Malicious cryptomining

Cryptocurrency mining is the process of generating new units of cryptocurrency. Cryptominers use their own computing power to verify cryptocurrency transactions and are rewarded with new coins proportional to the amount of computing power they donated to the blockchain network.

Malicious cryptomining is a browser or software-based threat that enables bad actors to secretly use a business’ computing power to mine digital currency through individual machines in browser JavaScript exploits, cloud AWS instances, etc.

Indicators for Umbrella’s cryptomining category are derived from multiple sources including open-source intelligence (OSINT), infrastructure telemetry hunting algorithms, partner relationships and Umbrella’s research on co-occurrences and related domain models. Intelligence typically includes indicators gathered from malware, IPs, domains, campaign research and threat actor developments.
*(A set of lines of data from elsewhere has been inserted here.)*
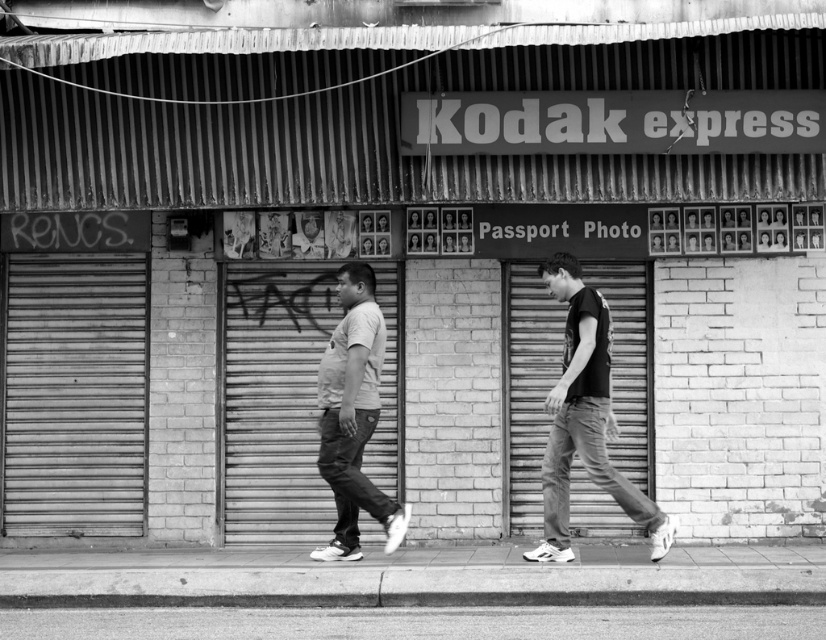
Question: Can you confirm if smooth concrete pavement at lower center is bigger than matte white t-shirt at center?

Choices:
 (A) no
 (B) yes

Answer: (A)

Question: Which point appears closest to the camera in this image?

Choices:
 (A) coord(554,614)
 (B) coord(554,589)
 (C) coord(648,509)
 (D) coord(319,371)

Answer: (A)

Question: Can you confirm if matte white t-shirt at center is bigger than smooth concrete curb at lower center?

Choices:
 (A) yes
 (B) no

Answer: (A)

Question: Which object is closer to the camera taking this photo?

Choices:
 (A) black cotton t-shirt at center
 (B) matte white t-shirt at center

Answer: (A)

Question: Which of the following is the farthest from the observer?

Choices:
 (A) black cotton t-shirt at center
 (B) smooth concrete curb at lower center

Answer: (A)

Question: Is smooth concrete pavement at lower center positioned before black cotton t-shirt at center?

Choices:
 (A) no
 (B) yes

Answer: (B)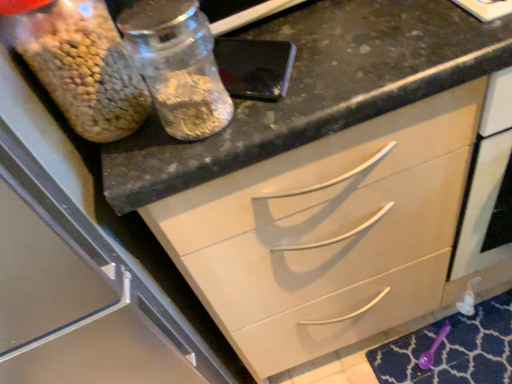
Question: From the image's perspective, is transparent glass jar at upper left located above or below translucent glass jar at upper left?

Choices:
 (A) above
 (B) below

Answer: (B)

Question: Based on their sizes in the image, would you say transparent glass jar at upper left is bigger or smaller than translucent glass jar at upper left?

Choices:
 (A) big
 (B) small

Answer: (B)

Question: Considering the real-world distances, which object is farthest from the translucent glass jar at upper left?

Choices:
 (A) transparent glass jar at upper left
 (B) black granite countertop at upper center
 (C) purple plastic spoon at lower right

Answer: (C)

Question: Estimate the real-world distances between objects in this image. Which object is farther from the purple plastic spoon at lower right?

Choices:
 (A) black granite countertop at upper center
 (B) transparent glass jar at upper left
 (C) translucent glass jar at upper left

Answer: (C)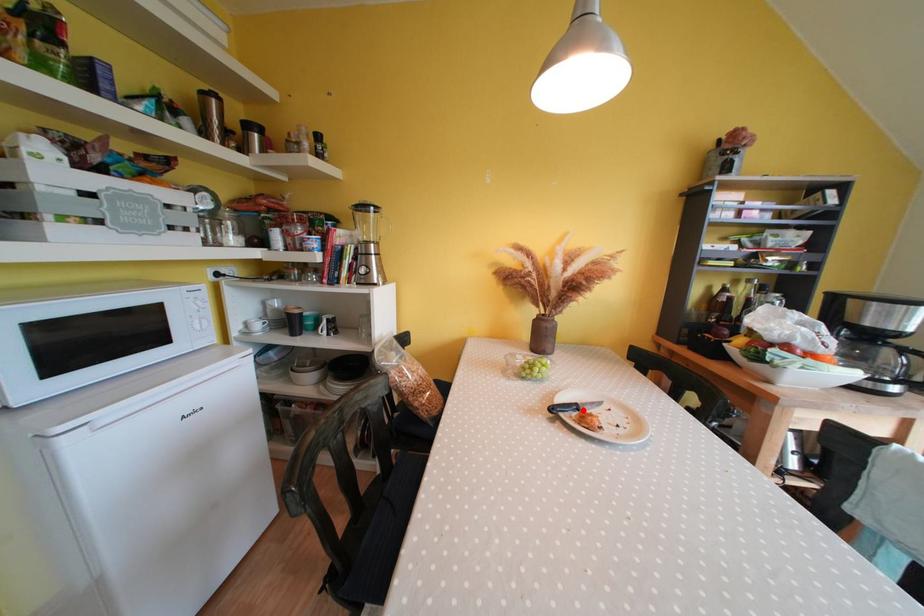
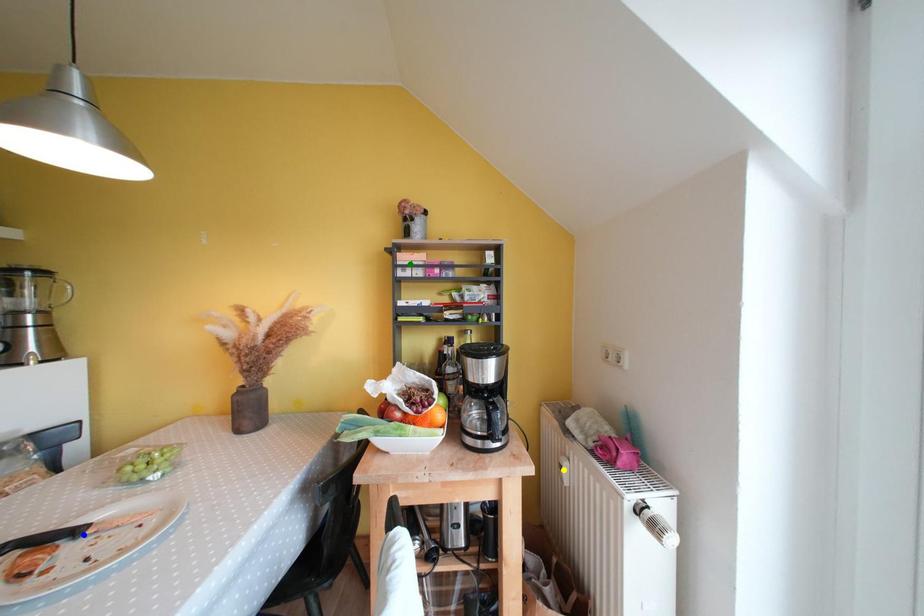
Question: I am providing you with two images of the same scene from different viewpoints. A red point is marked on the first image. You are given multiple points on the second image. Can you choose the point in image 2 that corresponds to the point in image 1?

Choices:
 (A) green point
 (B) blue point
 (C) yellow point

Answer: (B)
When cryptomining is detected, Cisco Umbrella will block at the IP and domain level, as well as analyze risky domains in the Intelligent Proxy. Umbrella users can detect, block and protect against unwanted cryptomining in their environments by simply enabling the cryptomining security category in their policy settings.

There are three key factors that make up our unparalleled threat intelligence: data, security researchers, and statistical and machine learning models. Umbrella resolves over 175 billion DNS requests daily, far more than any other security vendor, giving our researchers a unique view of the internet to better identify trends on threats, faster. In addition, our industry renowned researchers are constantly finding new ways to uncover fingerprints that attackers leave behind and building new statistical and machine learning models to automatically classify our massive amounts of data.